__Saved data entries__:
-------

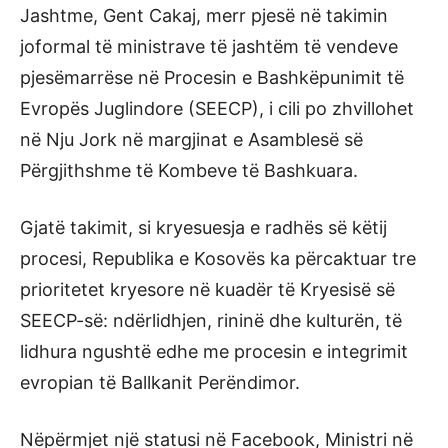
Jashtme, Gent Cakaj, merr pjesë në takimin
joformal të ministrave të jashtëm të vendeve
pjesëmarrëse në Procesin e Bashkëpunimit të
Evropës Juglindore (SEECP), i cili po zhvillohet
në Nju Jork në margjinat e Asamblesë së
Përgjithshme të Kombeve të Bashkuara.
Gjatë takimit, si kryesuesja e radhës së këtij
procesi, Republika e Kosovës ka përcaktuar tre
prioritetet kryesore në kuadër të Kryesisë së
SEECP-së: ndërlidhjen, rininë dhe kulturën, të
lidhura ngushtë edhe me procesin e integrimit
evropian të Ballkanit Perëndimor.
Nëpërmjet një statusi në Facebook, Ministri në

-------

__Instruction__: All lines with the word "SEECP" need to be copied from the data above.

__Your response__:
Evropës Juglindore (SEECP), i cili po zhvillohet
SEECP-së: ndërlidhjen, rininë dhe kulturën, të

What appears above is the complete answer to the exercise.